• **MATERIAL PROVIDED**:
++++++++++++++++++++

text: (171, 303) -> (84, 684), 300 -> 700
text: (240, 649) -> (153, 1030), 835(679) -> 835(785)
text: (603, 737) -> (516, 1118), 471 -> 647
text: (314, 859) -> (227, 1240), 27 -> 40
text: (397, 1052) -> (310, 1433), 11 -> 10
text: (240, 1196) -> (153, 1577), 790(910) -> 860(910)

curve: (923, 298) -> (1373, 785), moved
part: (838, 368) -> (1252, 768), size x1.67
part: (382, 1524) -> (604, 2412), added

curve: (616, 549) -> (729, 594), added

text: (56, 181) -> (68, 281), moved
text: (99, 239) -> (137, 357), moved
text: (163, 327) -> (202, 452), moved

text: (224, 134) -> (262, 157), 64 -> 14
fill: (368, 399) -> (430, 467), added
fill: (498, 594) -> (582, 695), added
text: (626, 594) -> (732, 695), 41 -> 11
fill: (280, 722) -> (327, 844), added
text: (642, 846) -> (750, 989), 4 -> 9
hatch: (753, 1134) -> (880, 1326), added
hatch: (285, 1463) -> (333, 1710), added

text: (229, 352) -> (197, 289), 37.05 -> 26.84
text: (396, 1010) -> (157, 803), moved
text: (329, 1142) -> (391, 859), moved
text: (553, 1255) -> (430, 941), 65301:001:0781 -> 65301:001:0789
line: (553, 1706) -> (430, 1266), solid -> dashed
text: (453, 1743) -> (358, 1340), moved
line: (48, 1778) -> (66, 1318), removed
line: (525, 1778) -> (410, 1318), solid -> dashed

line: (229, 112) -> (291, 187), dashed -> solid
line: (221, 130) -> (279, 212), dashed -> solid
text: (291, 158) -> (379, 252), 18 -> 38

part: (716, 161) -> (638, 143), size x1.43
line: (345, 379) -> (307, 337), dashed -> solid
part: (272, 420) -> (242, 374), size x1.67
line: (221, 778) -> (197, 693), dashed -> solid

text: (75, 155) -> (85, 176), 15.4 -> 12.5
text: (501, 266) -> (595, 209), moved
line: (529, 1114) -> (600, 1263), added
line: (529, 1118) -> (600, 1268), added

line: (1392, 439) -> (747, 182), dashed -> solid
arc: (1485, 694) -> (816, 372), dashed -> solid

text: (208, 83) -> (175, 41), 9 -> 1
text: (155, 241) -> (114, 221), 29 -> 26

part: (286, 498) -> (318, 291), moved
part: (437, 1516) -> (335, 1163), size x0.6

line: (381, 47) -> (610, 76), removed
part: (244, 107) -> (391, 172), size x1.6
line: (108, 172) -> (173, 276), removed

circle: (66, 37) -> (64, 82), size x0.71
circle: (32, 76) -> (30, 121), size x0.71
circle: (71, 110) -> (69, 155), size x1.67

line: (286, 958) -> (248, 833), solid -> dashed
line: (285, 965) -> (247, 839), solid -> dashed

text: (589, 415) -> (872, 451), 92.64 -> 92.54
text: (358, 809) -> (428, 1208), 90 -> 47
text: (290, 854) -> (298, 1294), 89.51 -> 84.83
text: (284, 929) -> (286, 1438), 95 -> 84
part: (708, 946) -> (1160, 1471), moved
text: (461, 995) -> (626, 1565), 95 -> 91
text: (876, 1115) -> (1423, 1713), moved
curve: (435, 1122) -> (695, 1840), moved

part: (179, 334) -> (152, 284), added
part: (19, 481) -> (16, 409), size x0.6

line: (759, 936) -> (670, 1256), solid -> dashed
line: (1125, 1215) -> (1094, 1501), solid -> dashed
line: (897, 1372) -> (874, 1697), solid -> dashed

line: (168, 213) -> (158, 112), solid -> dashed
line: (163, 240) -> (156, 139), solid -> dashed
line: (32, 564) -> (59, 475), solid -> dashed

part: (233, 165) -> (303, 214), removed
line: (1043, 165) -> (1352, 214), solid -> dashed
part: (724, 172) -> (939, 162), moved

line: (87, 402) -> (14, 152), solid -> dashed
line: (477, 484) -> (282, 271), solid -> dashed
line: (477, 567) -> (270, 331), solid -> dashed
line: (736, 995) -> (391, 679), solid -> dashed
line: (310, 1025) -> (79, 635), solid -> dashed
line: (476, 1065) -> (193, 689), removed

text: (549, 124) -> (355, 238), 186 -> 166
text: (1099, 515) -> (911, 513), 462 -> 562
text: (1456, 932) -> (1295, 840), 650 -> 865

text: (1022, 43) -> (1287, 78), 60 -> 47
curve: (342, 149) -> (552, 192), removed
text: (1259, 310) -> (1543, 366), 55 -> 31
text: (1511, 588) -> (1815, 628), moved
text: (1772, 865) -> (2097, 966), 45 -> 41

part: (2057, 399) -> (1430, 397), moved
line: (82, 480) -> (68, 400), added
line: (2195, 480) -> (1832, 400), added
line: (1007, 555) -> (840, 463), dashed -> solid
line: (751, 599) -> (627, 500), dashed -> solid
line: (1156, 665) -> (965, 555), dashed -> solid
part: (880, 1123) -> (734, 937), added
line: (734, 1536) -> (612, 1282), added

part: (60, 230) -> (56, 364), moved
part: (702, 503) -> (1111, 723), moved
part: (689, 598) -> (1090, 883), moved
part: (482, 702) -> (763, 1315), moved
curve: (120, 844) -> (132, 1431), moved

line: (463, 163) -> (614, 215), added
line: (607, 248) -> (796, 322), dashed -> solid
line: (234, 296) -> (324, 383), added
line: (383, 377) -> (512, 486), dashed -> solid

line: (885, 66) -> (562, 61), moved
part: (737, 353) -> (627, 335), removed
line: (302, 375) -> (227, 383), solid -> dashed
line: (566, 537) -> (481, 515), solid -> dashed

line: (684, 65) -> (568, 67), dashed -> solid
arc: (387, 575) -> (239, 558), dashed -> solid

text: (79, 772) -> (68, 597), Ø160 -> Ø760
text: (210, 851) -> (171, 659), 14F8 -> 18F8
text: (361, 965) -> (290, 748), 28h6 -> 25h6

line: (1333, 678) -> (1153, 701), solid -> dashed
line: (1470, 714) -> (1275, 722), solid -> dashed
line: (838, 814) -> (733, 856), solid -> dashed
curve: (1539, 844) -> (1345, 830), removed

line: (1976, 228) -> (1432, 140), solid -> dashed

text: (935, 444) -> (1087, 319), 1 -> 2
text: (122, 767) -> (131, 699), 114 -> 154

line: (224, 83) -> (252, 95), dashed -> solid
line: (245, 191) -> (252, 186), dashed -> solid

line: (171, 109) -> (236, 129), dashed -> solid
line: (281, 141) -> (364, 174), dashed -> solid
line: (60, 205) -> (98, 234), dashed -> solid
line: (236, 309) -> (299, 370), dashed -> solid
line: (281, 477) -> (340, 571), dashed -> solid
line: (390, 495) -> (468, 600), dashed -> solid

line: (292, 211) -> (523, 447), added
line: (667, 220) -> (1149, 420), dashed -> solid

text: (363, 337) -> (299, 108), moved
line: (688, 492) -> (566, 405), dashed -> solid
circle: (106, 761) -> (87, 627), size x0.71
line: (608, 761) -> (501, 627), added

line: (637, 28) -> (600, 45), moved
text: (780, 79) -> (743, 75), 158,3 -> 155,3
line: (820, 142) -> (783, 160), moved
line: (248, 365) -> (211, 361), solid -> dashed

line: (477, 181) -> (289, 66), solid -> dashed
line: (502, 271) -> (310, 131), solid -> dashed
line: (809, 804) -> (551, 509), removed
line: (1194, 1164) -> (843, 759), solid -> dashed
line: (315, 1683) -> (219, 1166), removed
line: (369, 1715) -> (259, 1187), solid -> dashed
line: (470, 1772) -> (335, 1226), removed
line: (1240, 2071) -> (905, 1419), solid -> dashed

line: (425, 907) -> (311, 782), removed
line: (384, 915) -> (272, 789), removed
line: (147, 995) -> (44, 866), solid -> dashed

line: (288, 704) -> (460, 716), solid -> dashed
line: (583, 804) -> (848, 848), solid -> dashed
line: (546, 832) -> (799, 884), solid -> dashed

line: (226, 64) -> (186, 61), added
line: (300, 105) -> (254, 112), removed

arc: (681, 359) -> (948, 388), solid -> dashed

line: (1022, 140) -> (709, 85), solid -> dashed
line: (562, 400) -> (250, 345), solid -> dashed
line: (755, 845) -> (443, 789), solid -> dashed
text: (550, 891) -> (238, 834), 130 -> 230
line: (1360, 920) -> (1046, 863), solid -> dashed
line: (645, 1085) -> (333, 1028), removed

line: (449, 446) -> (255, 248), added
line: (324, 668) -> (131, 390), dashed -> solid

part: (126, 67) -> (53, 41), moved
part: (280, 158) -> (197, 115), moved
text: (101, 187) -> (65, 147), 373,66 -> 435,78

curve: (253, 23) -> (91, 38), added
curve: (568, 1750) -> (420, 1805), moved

++++++++++++++++++++

• **WORK REQUEST**: The expected answer is each line of the records above that includes the string "hatch".

• **RESPONSE BOX**:
hatch: (753, 1134) -> (880, 1326), added
hatch: (285, 1463) -> (333, 1710), added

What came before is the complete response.